Strength input should match your intent: ultimate tensile strength for rupture screening, yield strength for conservative plastic onset checks, or a custom allowable stress from a specification. Joint efficiency reduces capacity for weld quality and inspection level; values often range from about 0.70 to 1.00. Safety factor then scales the usable stress downward; early estimates often use 1.5–3.0 depending on uncertainty and consequences.

4) Corrosion allowance and aging

Net thickness controls pressure capacity, so even small losses can matter. A 1 mm allowance on a 5 mm wall is a 20% reduction in thickness, which directly reduces burst pressure by roughly 20% in the thin-wall equation. Consider erosion, pitting, and manufacturing tolerance when selecting the allowance.

5) Typical ranges and quick sanity checks

For steel tubes with strengths around 300–700 MPa, moderate diameters, and a few millimeters of wall thickness, computed burst pressures commonly fall in the tens of MPa (hundreds of bar). As a quick check, doubling thickness approximately doubles burst pressure, while doubling diameter roughly halves it. If your output seems extremely high, re-check units, diameter reference, and whether a thick-wall method is more appropriate.
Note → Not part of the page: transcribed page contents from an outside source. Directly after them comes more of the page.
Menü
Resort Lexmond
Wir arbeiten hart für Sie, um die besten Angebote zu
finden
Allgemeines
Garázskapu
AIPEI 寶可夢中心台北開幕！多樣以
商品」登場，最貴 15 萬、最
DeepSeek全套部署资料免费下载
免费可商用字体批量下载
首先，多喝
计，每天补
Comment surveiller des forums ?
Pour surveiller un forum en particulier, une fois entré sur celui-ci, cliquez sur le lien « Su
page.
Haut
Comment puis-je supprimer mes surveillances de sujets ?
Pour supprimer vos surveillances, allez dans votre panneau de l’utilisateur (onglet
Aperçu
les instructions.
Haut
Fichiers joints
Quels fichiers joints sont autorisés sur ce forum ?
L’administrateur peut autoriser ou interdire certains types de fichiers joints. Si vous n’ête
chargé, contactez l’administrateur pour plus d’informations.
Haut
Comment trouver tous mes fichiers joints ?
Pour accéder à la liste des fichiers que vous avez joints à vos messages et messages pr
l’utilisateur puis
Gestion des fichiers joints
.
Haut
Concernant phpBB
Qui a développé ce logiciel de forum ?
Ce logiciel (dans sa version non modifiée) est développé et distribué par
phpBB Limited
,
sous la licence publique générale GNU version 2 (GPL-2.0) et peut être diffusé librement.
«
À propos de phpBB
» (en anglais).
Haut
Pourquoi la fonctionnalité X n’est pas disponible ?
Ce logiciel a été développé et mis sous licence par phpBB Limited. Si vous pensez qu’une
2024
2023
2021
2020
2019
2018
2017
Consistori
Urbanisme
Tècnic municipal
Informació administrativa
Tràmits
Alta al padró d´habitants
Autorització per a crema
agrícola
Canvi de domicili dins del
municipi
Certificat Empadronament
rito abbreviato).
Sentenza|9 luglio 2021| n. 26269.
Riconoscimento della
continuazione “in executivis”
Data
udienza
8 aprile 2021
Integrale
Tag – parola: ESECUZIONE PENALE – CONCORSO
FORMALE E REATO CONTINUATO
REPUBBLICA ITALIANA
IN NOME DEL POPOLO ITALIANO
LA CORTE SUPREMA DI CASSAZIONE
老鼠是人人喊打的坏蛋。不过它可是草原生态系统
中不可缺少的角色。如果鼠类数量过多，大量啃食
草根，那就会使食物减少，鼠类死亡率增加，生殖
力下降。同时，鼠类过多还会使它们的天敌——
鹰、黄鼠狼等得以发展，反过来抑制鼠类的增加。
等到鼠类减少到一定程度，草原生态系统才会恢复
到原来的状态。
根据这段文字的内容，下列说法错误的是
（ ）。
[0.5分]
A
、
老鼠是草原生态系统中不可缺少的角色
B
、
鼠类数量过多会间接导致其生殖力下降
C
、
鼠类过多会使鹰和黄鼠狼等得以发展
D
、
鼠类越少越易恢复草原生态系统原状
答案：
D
6) Interpreting hoop and axial stresses

At the computed burst pressure, hoop stress is about twice the axial stress. This is why hoop stress is usually governing for closed-end cylinders. If axial loading, bending, thermal gradients, or external pressure exists, a combined-stress assessment is needed instead of a single-equation estimate.
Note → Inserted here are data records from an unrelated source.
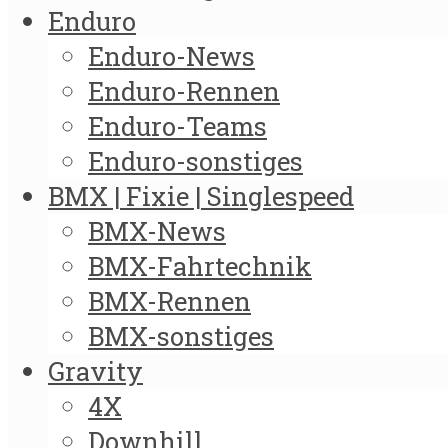
Enduro
Enduro-News
Enduro-Rennen
Enduro-Teams
Enduro-sonstiges
BMX | Fixie | Singlespeed
BMX-News
BMX-Fahrtechnik
BMX-Rennen
BMX-sonstiges
Gravity
4X
Downhill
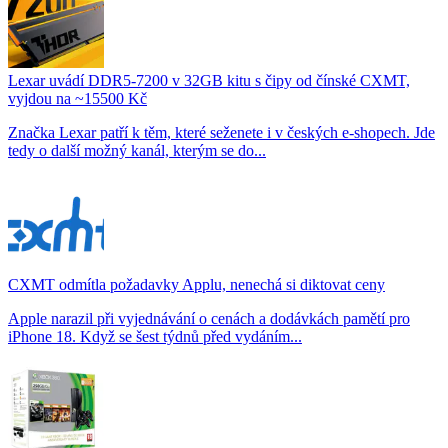
Lexar uvádí DDR5-7200 v 32GB kitu s čipy od čínské CXMT,
vyjdou na ~15500 Kč
Značka Lexar patří k těm, které seženete i v českých e-shopech. Jde
tedy o další možný kanál, kterým se do...
CXMT odmítla požadavky Applu, nenechá si diktovat ceny
Apple narazil při vyjednávání o cenách a dodávkách pamětí pro
iPhone 18. Když se šest týdnů před vydáním...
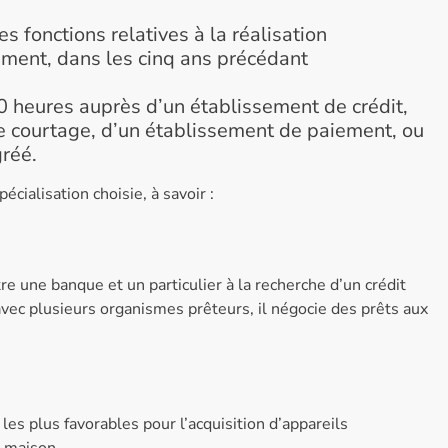
s fonctions relatives à la réalisation
ement, dans les cinq ans précédant
 heures auprès d’un établissement de crédit,
e courtage, d’un établissement de paiement, ou
réé.
cialisation choisie, à savoir :
tre une banque et un particulier à la recherche d’un crédit
 avec plusieurs organismes prêteurs, il négocie des prêts aux
 les plus favorables pour l’acquisition d’appareils
 maison.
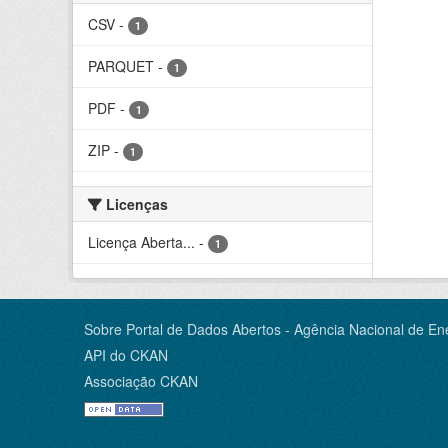
CSV
-
1
PARQUET
-
1
PDF
-
1
ZIP
-
1
Licenças
Licença Aberta...
-
1
Sobre Portal de Dados Abertos - Agência Nacional de Ene
API do CKAN
Associação CKAN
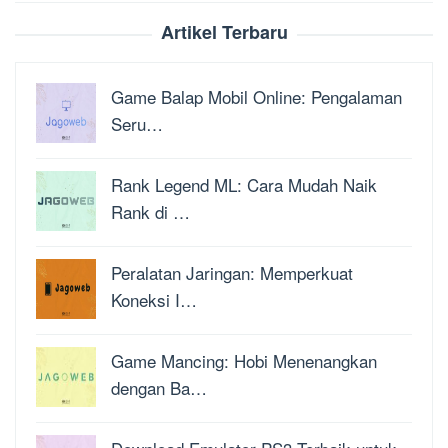
Artikel Terbaru
Game Balap Mobil Online: Pengalaman
Seru…
Rank Legend ML: Cara Mudah Naik
Rank di …
Peralatan Jaringan: Memperkuat
Koneksi I…
Game Mancing: Hobi Menenangkan
dengan Ba…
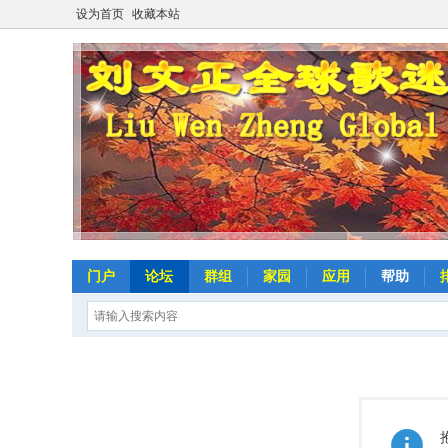
设为首页
收藏本站
门户
论坛
群组
家园
应用
帮助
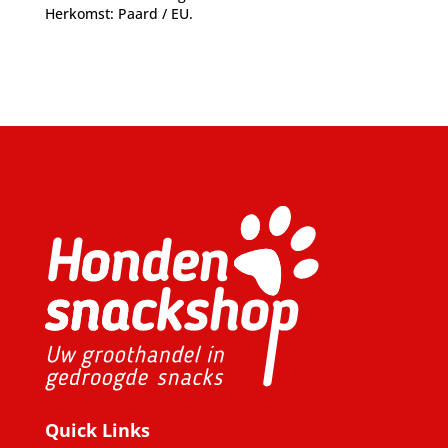
Herkomst: Paard / EU.
Quick Links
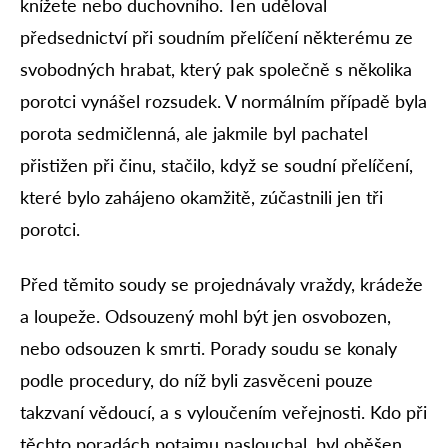
knížete nebo duchovního. Ten uděloval
předsednictví při soudním přelíčení některému ze
svobodných hrabat, který pak společně s několika
porotci vynášel rozsudek. V normálním případě byla
porota sedmičlenná, ale jakmile byl pachatel
přistižen při činu, stačilo, když se soudní přelíčení,
které bylo zahájeno okamžitě, zúčastnili jen tři
porotci.
Před těmito soudy se projednávaly vraždy, krádeže
a loupeže. Odsouzený mohl být jen osvobozen,
nebo odsouzen k smrti. Porady soudu se konaly
podle procedury, do níž byli zasvěceni pouze
takzvaní vědoucí, a s vyloučením veřejnosti. Kdo při
těchto poradách potajmu naslouchal, byl oběšen.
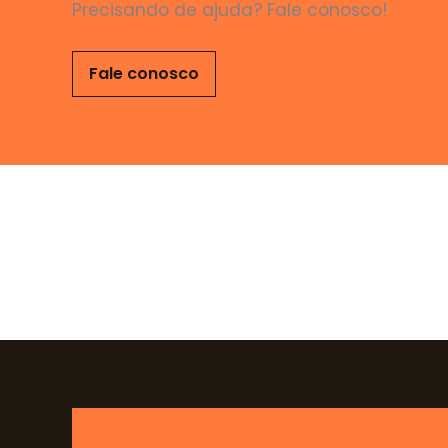
Precisando de ajuda? Fale conosco!
Fale conosco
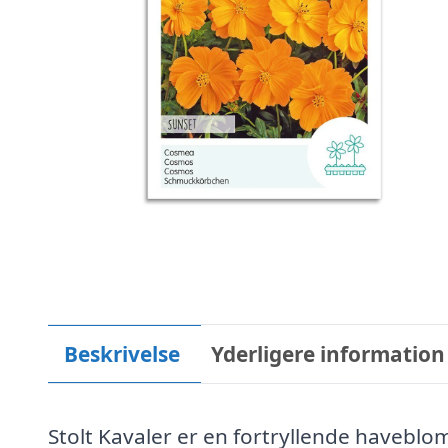
Beskrivelse
Yderligere information
Stolt Kavaler er en fortryllende havebl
7) Limitations and next-step methods

Thin-wall formulas ignore through-thickness stress gradients and do not model ductile instability, notch effects, or fracture mechanics. When t/D is above 0.1, consider thick-cylinder theory (Lamé equations). For pressure equipment, apply the governing code, material allowables at temperature, and required test factors. When fatigue is relevant, also evaluate pressure cycling and stress concentrations.

FAQs

1) What does this calculator output represent?

It estimates the internal pressure that makes the hoop stress reach a reduced strength value after applying joint efficiency and safety factor, using thin-cylinder relations.

2) Should I enter inner or outer diameter?

Use inner diameter when available. If you only have outer diameter, select the outer option; the tool estimates inner diameter by subtracting twice the net thickness.

3) How do corrosion allowance and tolerance affect results?

The tool uses net thickness (thickness minus allowance). Lower net thickness reduces burst pressure nearly proportionally, so even small allowances can create noticeable changes.

4) Why is there a thin-wall ratio warning?

When t/D exceeds about 0.1, stresses vary through the wall and thin-wall equations become less accurate. In that case, thick-cylinder models or code formulas are recommended.

5) What joint efficiency value should I use?

Use a value consistent with your fabrication and inspection assumptions. Fully inspected butt welds may be near 1.0, while lower inspection levels or certain joint types may require smaller values.

6) Does the strength basis change the math?

The equation is the same, but the meaning changes. Ultimate strength gives a rupture-oriented estimate, yield strength is more conservative, and custom allowable stress lets you use a specified limit directly.

7) Can I use these results for final compliance reports?

Treat the result as a screening or documentation aid. Final designs should follow the applicable standard or code, include temperature effects, and consider additional loads and failure modes.